The Le Rio café and theater is an old building which has long been a gathering spot for the Tunisian LGBTQI community. The walls are full of posters and flyers for avant-garde art shows from around the world. Nadhem tells me that last year, they had held the festival in a hotel outside the city.
“This year, we accepted the challenge of organizing the festival in the city center. So that it would be accessible to everyone,” Ali Bousselmi says, an activist for Mawjoudin and co-organizer of the festival. Mawjoudin—meaning “we exist” in Arabic—is an association dedicated to supporting and promoting the rights of LGBTQI persons, migrants, victims of violence and people with HIV.
The festival begins with a collective cry of joy from the public, and with the hope that Article 230 of the Criminal Code, which criminalizes homosexuality, will finally be abolished. Ramy Khouili, who wrote The History of the Criminalization of Homosexuality in Tunisia, explains that Article 230 was written by a commission of the French colonial government at the beginning of the 20th century.
Indian film director Faraz Arif Ansari makes the same point in the debate in the main hall, pointing out that the criminalization of homosexuality in India—finally overturned in 2018—had been introduced by the British government.

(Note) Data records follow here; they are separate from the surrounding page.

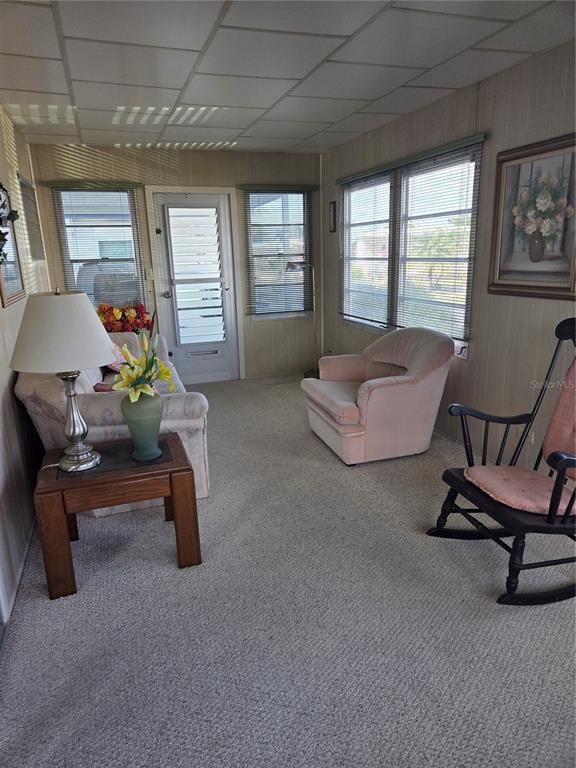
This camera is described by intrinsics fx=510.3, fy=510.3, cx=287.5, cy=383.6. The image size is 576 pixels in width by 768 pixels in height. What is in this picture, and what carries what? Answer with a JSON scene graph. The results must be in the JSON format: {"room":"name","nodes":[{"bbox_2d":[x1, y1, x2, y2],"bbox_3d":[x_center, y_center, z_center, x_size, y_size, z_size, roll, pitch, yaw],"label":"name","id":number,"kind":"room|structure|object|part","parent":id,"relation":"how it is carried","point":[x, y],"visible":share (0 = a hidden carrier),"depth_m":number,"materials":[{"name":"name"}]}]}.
{"room":"living room","nodes":[
{"label":"living room","id":0,"kind":"room"},
{"bbox_2d":[0,105,53,628],"bbox_3d":[-1.266,-0.197,1.810,0.148,2.494,6.469,-6,16,-18],"label":"left wall","id":1,"kind":"structure","parent":0,"point":[0,308],"depth_m":2.86,"materials":[{"name":"wood"}]},
{"bbox_2d":[0,183,18,263],"bbox_3d":[-1.504,-0.816,2.555,0.179,0.633,0.947,-6,16,-18],"label":"wreath","id":2,"kind":"object","parent":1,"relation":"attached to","point":[3,207],"visible":1,"depth_m":2.72,"materials":[{"name":"green plant"}]},
{"bbox_2d":[0,184,25,306],"bbox_3d":[-1.696,-0.842,3.053,0.030,0.718,0.779,-6,16,-18],"label":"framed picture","id":3,"kind":"object","parent":1,"relation":"attached to","point":[13,291],"visible":0.74,"depth_m":3.22},
{"bbox_2d":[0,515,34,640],"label":"baseboard","id":4,"kind":"structure","parent":1,"relation":"attached to","point":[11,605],"depth_m":2.38,"materials":[{"name":"white paint"}]},
{"bbox_2d":[17,170,45,260],"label":"window","id":5,"kind":"structure","parent":1,"relation":"attached to","point":[22,184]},
{"bbox_2d":[97,302,153,333],"bbox_3d":[-1.642,-0.619,5.041,0.651,0.408,0.437,-6,16,-18],"label":"flower arrangement","id":6,"kind":"object","parent":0,"point":[111,328],"visible":0.63,"depth_m":4.97,"materials":[{"name":"red plant"}]},
{"bbox_2d":[27,141,322,380],"bbox_3d":[-1.002,-1.202,5.543,2.987,2.445,0.149,-6,16,-18],"label":"back wall","id":7,"kind":"structure","parent":0,"point":[173,163],"depth_m":5.34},
{"bbox_2d":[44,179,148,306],"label":"window blind","id":8,"kind":"object","parent":7,"relation":"attached to","point":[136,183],"visible":0.75,"depth_m":5.06,"materials":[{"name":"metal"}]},
{"bbox_2d":[51,182,146,310],"bbox_3d":[-1.880,-1.272,5.172,0.777,1.375,0.132,-6,16,-18],"label":"left back window","id":9,"kind":"structure","parent":7,"relation":"in","point":[75,273],"depth_m":5.15,"materials":[{"name":"glass"}]},
{"bbox_2d":[145,267,153,279],"bbox_3d":[-1.435,-1.146,5.304,0.069,0.119,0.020,-6,16,-18],"label":"light switch","id":10,"kind":"object","parent":7,"relation":"attached to","point":[151,271],"visible":0.97,"depth_m":5.30,"materials":[{"name":"white plastic"}]},
{"bbox_2d":[152,191,237,381],"bbox_3d":[-0.977,-0.998,5.584,0.793,2.034,0.130,-6,16,-18],"label":"door","id":11,"kind":"structure","parent":7,"relation":"in","point":[225,249],"depth_m":5.59,"materials":[{"name":"white glass"}]},
{"bbox_3d":[-1.294,-0.952,5.494,0.068,0.071,0.077,-6,16,-18],"label":"doorknob","id":12,"kind":"part","parent":11,"relation":"part of","materials":[{"name":"silver metal"}]},
{"bbox_2d":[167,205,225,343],"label":"door shutter","id":13,"kind":"object","parent":11,"relation":"attached to","point":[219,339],"visible":0.96,"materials":[{"name":"white"}]},
{"bbox_2d":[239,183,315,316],"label":"window blind","id":14,"kind":"object","parent":7,"relation":"attached to","point":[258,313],"visible":0.9,"depth_m":5.72,"materials":[{"name":"grey metal"}]},
{"bbox_2d":[244,187,311,318],"bbox_3d":[-0.097,-1.448,5.791,0.788,1.457,0.144,-6,16,-18],"label":"window","id":15,"kind":"structure","parent":7,"relation":"in","point":[301,196],"depth_m":5.80,"materials":[{"name":"glass"}]},
{"bbox_2d":[0,0,574,155],"bbox_3d":[-0.024,-1.607,2.045,3.288,0.106,6.787,-6,16,-18],"label":"ceiling","id":16,"kind":"structure","parent":0,"point":[326,120],"depth_m":2.79,"materials":[{"name":"white tile"}]},
{"bbox_2d":[0,373,575,767],"bbox_3d":[0.122,0.788,2.901,3.277,0.101,7.355,-6,16,-18],"label":"carpet floor","id":17,"kind":"structure","parent":0,"point":[334,468],"depth_m":2.03,"materials":[{"name":"grey carpet"}]},
{"bbox_2d":[16,331,207,509],"bbox_3d":[-1.241,0.106,3.694,0.972,0.863,2.039,-6,16,-18],"label":"sofa","id":18,"kind":"object","parent":17,"relation":"on","point":[179,423],"visible":0.39,"depth_m":2.86,"materials":[{"name":"fabric"}]},
{"bbox_2d":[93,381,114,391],"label":"red pillow","id":19,"kind":"object","parent":18,"relation":"on","point":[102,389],"visible":0.21,"depth_m":3.24,"materials":[{"name":"red fabric"}]},
{"bbox_2d":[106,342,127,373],"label":"throw pillow","id":20,"kind":"object","parent":18,"relation":"on","point":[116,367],"visible":0.29,"depth_m":3.94,"materials":[{"name":"pink fabric"}]},
{"bbox_2d":[34,430,202,600],"bbox_3d":[-0.817,0.604,2.524,0.686,0.507,0.537,-6,16,-18],"label":"side table","id":21,"kind":"object","parent":17,"relation":"on","point":[165,471],"visible":0.87,"depth_m":2.30,"materials":[{"name":"brown wood"}]},
{"bbox_2d":[10,286,116,473],"bbox_3d":[-0.997,-0.027,2.310,0.452,0.821,0.454,-6,16,-18],"label":"table lamp","id":22,"kind":"object","parent":21,"relation":"on","point":[73,429],"visible":0.99,"depth_m":2.14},
{"bbox_3d":[-1.008,-0.237,2.260,0.526,0.303,0.508,-6,16,-18],"label":"lampshade","id":23,"kind":"part","parent":22,"relation":"part of","materials":[{"name":"fabric"}]},
{"bbox_3d":[-0.992,0.144,2.362,0.208,0.461,0.229,1,15,10],"label":"lamp base","id":24,"kind":"part","parent":22,"relation":"part of","materials":[{"name":"silver metal"}]},
{"bbox_2d":[119,390,163,461],"bbox_3d":[-0.695,0.186,2.441,0.205,0.347,0.204,-6,16,-18],"label":"vase","id":25,"kind":"object","parent":21,"relation":"on","point":[135,426],"visible":0.9,"depth_m":2.37,"materials":[{"name":"ceramic"}]},
{"bbox_2d":[111,331,175,403],"bbox_3d":[-0.693,-0.035,2.417,0.303,0.393,0.370,-6,16,-18],"label":"flower bouquet","id":26,"kind":"object","parent":25,"relation":"in","point":[155,360],"visible":0.87,"depth_m":2.37,"materials":[{"name":"plant"}]},
{"bbox_2d":[286,259,317,377],"bbox_3d":[0.210,-0.710,5.655,0.435,1.352,0.328,-6,16,-18],"label":"floor lamp","id":27,"kind":"object","parent":17,"relation":"on","point":[293,267],"visible":0.76,"depth_m":5.61,"materials":[{"name":"metal"}]},
{"bbox_2d":[301,327,455,464],"bbox_3d":[0.647,0.026,3.826,0.927,0.856,0.953,-6,16,-18],"label":"armchair","id":28,"kind":"object","parent":17,"relation":"on","point":[378,392],"visible":0.99,"depth_m":3.50,"materials":[{"name":"fabric"}]},
{"bbox_2d":[426,317,575,606],"bbox_3d":[1.149,0.321,2.263,0.852,1.082,0.718,-6,16,-18],"label":"rocking chair","id":29,"kind":"object","parent":17,"relation":"on","point":[538,563],"visible":0.96,"depth_m":2.25,"materials":[{"name":"black wood"}]},
{"bbox_2d":[465,464,575,515],"bbox_3d":[1.062,0.468,2.268,0.439,0.082,0.472,-6,16,-18],"label":"seat cushion","id":30,"kind":"object","parent":29,"relation":"on","point":[496,489],"visible":0.81,"depth_m":2.21,"materials":[{"name":"pink fabric"}]},
{"bbox_2d":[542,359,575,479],"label":"back cushion","id":31,"kind":"object","parent":29,"relation":"on","point":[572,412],"visible":0.87,"depth_m":2.26,"materials":[{"name":"pink fabric"}]},
{"bbox_2d":[319,40,575,475],"bbox_3d":[1.558,-0.541,2.826,0.147,2.451,6.784,-6,16,-18],"label":"right wall","id":32,"kind":"structure","parent":0,"point":[510,100],"depth_m":3.32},
{"bbox_2d":[328,200,336,232],"bbox_3d":[0.470,-1.782,5.471,0.026,0.335,0.155,-6,16,-18],"label":"small picture","id":33,"kind":"object","parent":32,"relation":"attached to","point":[331,210],"visible":0.99,"depth_m":5.45},
{"bbox_2d":[338,136,480,351],"bbox_3d":[0.943,-1.115,4.418,0.134,1.411,1.999,-6,16,-18],"label":"right window","id":34,"kind":"structure","parent":32,"relation":"in","point":[464,351],"depth_m":4.20,"materials":[{"name":"glass"}]},
{"bbox_2d":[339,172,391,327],"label":"window blind","id":35,"kind":"object","parent":34,"relation":"attached to","point":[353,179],"visible":0.9,"depth_m":4.80,"materials":[{"name":"white"}]},
{"bbox_2d":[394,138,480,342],"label":"window blind","id":36,"kind":"object","parent":34,"relation":"attached to","point":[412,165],"visible":0.88,"depth_m":4.00,"materials":[{"name":"metal"}]},
{"bbox_2d":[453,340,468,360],"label":"wall socket","id":37,"kind":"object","parent":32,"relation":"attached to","point":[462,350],"visible":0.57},
{"bbox_2d":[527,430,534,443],"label":"wall socket","id":38,"kind":"object","parent":32,"relation":"attached to","point":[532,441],"visible":0.46,"depth_m":3.11,"materials":[{"name":"white"}]},
{"bbox_2d":[488,132,575,300],"bbox_3d":[1.419,-0.913,2.856,0.034,0.849,0.739,-6,16,-18],"label":"framed picture","id":39,"kind":"object","parent":32,"relation":"attached to","point":[562,288],"visible":1,"depth_m":2.89},
{"label":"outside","id":40,"kind":"structure","parent":0,"visible":0},
{"label":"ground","id":41,"kind":"structure","parent":40,"visible":0},
{"bbox_2d":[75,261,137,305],"label":"car","id":42,"kind":"object","parent":41,"relation":"on","point":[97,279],"visible":0.28,"depth_m":9.45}
]}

The emphasis on colonial dynamics is also clearly expressed in the festival brochure: “We want to offer a space for the queer identity of the southern hemisphere.”
Cyrine Hammami, a co-organizer of the festival, tells me that “we need to see ourselves reflected in the stories that we’re showing in movie theaters, and this isn’t happening with films produced in Europe. It was not easy, but in the end we put together a schedule of films with which we could identify.”

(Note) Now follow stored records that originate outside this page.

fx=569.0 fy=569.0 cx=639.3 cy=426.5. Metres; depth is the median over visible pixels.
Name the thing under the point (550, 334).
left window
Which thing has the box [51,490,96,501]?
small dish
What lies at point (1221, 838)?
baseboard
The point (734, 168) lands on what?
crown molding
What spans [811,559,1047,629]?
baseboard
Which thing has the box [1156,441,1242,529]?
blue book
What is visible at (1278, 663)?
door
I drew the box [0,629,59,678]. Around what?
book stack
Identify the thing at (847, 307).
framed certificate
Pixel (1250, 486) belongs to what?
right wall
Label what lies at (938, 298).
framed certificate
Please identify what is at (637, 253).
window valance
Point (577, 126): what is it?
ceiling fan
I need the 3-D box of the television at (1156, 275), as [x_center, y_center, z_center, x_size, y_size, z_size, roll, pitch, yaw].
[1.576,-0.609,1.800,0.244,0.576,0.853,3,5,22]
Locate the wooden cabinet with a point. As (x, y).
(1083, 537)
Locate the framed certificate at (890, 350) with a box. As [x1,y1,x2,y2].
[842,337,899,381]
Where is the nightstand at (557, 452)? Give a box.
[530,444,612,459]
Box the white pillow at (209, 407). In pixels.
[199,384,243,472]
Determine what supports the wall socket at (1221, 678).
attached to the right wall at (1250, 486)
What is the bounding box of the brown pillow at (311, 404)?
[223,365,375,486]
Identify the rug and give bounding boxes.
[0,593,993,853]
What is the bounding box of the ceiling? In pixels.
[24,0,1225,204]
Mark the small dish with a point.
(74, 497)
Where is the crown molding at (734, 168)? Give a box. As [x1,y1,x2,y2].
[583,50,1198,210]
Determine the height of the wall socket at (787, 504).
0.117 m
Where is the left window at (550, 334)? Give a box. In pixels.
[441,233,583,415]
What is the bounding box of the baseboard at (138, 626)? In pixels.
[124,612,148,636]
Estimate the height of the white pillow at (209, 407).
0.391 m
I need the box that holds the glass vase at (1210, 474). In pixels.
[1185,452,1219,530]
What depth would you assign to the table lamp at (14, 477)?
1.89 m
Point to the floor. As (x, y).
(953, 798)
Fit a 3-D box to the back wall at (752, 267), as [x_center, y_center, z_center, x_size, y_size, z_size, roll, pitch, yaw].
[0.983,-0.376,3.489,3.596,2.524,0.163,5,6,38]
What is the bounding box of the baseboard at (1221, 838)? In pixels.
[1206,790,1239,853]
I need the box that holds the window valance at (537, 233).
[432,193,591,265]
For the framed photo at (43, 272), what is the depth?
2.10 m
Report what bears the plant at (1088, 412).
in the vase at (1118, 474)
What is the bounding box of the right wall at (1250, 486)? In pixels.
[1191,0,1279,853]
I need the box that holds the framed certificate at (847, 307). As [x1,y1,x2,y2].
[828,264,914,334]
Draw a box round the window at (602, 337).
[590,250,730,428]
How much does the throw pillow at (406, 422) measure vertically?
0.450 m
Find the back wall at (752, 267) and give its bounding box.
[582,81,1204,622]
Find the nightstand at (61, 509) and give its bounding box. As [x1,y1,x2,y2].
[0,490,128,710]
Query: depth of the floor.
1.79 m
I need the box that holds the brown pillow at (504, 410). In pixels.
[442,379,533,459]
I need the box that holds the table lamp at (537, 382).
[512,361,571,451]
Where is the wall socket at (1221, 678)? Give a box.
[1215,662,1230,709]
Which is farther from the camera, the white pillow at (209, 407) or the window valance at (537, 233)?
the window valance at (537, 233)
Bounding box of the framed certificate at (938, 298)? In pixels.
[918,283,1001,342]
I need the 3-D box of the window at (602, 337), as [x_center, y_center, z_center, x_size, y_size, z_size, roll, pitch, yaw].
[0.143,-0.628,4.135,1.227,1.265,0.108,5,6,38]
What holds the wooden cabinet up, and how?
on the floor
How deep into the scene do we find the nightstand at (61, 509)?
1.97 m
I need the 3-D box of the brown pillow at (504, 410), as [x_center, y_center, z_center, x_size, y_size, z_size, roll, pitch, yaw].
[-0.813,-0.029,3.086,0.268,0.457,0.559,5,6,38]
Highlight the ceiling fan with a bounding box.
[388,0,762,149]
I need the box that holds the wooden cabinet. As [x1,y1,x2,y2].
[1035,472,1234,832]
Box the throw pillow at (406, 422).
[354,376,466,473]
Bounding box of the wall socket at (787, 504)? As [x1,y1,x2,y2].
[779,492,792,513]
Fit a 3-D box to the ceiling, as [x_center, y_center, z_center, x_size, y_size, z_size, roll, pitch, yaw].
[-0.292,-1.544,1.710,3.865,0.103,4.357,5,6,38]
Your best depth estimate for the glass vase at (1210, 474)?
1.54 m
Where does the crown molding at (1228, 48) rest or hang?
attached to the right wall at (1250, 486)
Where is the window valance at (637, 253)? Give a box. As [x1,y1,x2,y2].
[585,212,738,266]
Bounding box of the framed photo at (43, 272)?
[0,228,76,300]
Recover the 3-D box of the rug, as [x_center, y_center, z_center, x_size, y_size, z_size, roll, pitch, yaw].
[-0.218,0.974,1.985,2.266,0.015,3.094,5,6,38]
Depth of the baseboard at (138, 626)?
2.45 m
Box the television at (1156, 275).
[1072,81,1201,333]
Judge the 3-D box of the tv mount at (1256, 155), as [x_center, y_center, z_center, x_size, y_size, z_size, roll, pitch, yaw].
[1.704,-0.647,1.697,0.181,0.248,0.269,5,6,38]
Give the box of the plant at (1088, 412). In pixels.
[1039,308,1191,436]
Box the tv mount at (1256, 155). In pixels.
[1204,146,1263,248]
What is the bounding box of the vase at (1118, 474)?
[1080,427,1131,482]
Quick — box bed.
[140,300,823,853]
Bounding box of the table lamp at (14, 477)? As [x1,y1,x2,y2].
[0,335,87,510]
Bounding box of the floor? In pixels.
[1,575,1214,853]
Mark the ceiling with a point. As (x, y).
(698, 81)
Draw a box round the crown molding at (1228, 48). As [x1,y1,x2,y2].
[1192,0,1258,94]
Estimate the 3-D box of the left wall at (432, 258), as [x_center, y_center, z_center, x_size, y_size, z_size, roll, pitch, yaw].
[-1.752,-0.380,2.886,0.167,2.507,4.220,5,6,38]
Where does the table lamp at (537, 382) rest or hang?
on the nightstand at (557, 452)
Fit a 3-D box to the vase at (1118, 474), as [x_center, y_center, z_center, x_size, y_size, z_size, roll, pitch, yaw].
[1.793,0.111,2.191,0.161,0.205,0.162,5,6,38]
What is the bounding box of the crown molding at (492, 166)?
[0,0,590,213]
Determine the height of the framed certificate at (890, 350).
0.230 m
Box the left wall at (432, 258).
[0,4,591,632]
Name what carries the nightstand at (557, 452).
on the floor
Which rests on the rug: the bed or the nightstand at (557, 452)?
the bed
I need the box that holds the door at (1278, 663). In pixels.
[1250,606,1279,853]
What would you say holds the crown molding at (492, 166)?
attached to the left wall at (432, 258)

Most of the 30 films shown at the festival tell stories about love and strength, coming from Asia, Latin America, Africa and the Middle East. Many deal with the delicate moment of coming out to one’s family, and with the reactions of the community, almost always violent. In some, the parents confess their own sexual orientation to their children, or the children discover their parents’ secret lives only after their death, through old videos and photos. Some characters meet in secret to kiss and plan their escape to the city, and some fight openly against macho culture, such as in Bixa Travesty, a documentary film starring Brazilian transgender singer Linn da Quebrada, who enters the United States illegally and denounces the spread of Israeli settlers in Palestine.
The festival also includes artistic performances that combine traditional Tunisian music and dance with drag queen parades and voguing moves. I ask Nadhem if he’s worried that the frustration generated by the economic crisis and rampant unemployment might lead to a political backlash against the LGBTQI community. Particularly worrying was the news last month that Association Shams, the Tunisian NGO fighting for the decriminalization of homosexuality, has been declared incompatible with “the identity and values of Arab and Muslim society.” He tells me that the Islamists are busy with other issues for now.
It is an election year, and the hottest topic is that of equal inheritance rights for both genders. Tunisian women have just recently won the right to inherit an equal share of the family’s assets, provided that the family agrees. “In the end, it is economic power that they are trying to defend, because this is the real key to independence and autonomy,” Nadhem says. He goes on to explain that the Individual Freedoms and Equality Committee (COLIBE), appointed by the government, has made the defense of the rights of LGBTQI persons one of its objectives for the near future. Nadhem tells me that there is still need for courage and a lot of patience, but he remains optimistic: “[I]n 2030, all of this will be just an ugly memory from the distant past.”